Children are curious. They are honest. And they have questions about grief that they need answered, she said.

“I’ve never heard a child say, ‘I’m glad you lied to me about death. I’m glad you kept some information from me. I’m glad you took me out of the conversation, “said Wood.” Kids are resilient, but they need a guide to help them be resilient. It doesn’t happen in a vacuum. “

For the Walkers, the center has been a godsend.

“If you’ve never experienced it, you can never understand it. Peer and professional counseling has been and still is incredibly important to our path to recovery,” Walker said. “And there is no time limit on how long we can use their services.”

“Things we want you to be here for”

The Walker children began to express their grief in different ways. They want their father to always be a part of their life, so every night before bed they talk to him and tell him about their day as part of their prayers, their mother said.

Gabriella, her brother and their mother recently wrote a letter to Billy, and Gabriella made a video with those words, along with photos and videos of the good times. It started: “You’ve been gone 113 days. Here are a few things we want you to be here for.”

It included references to the four-wheelers they’d bought together so they could zoom in on nature, the good jokes Billy loved to tell, the restaurant where they used to be the only ones laughing their asses off while the people around them ate in silence or looked at their phones.

It’s the simple moments that they miss the most. The hug. Smile. The terrible dance that made them laugh.

As Christmas approaches, the Walkers have decided they need to shatter old traditions. They couldn’t stand the empty chair, the mute voice, the missing piece of their family puzzle.

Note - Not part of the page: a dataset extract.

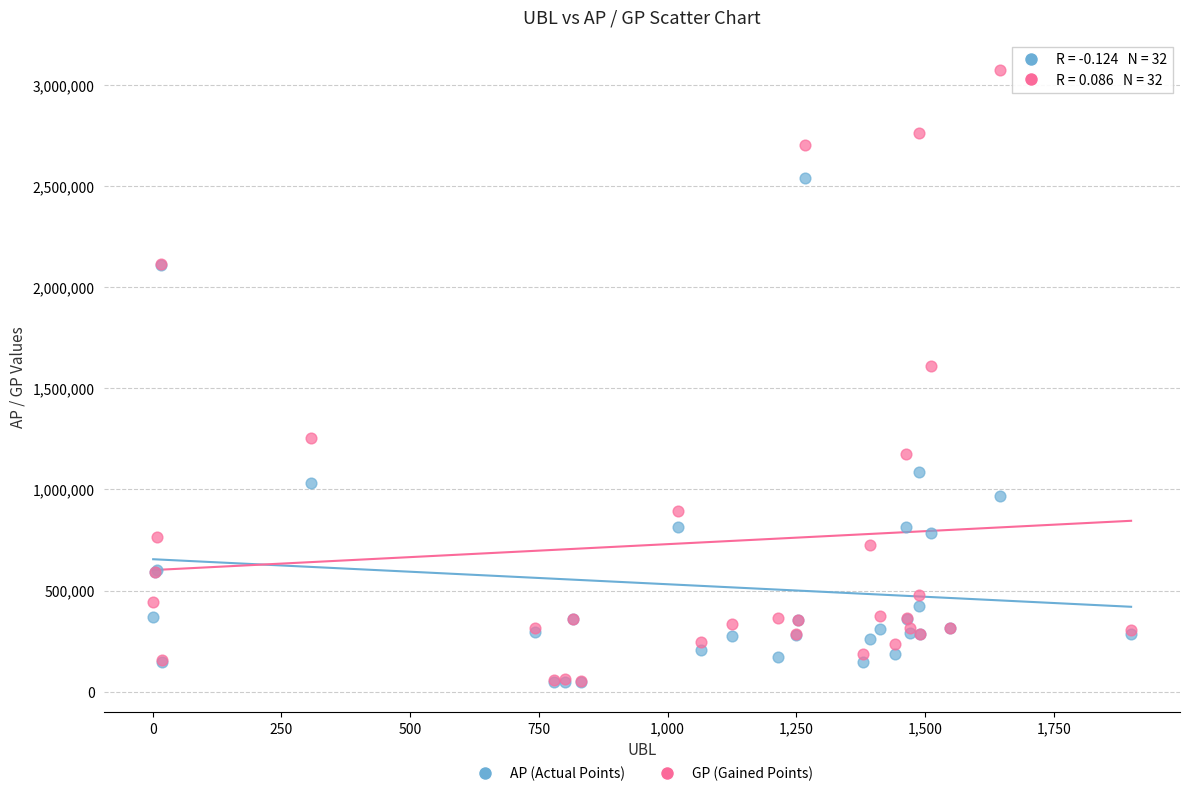

Across all series, what Y value is closest to 1560411?

1609030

“We know we have a lifetime to go without him, like every Christmas. And it hurts so much,” Gabriella said.

Walker made a new plan this Christmas: “We will be at Disneyland. We thought we would try to go to the ‘happiest place on earth’ to try and ease our grief.”

That day and every day, she gives her children this advice which, she hopes, could also comfort other people facing similar grief: “I tell my children, ‘We are not. ‘Okay, and that’s okay, but you’ll be fine. “”

Jeremy Harlan of CNN contributed to this report.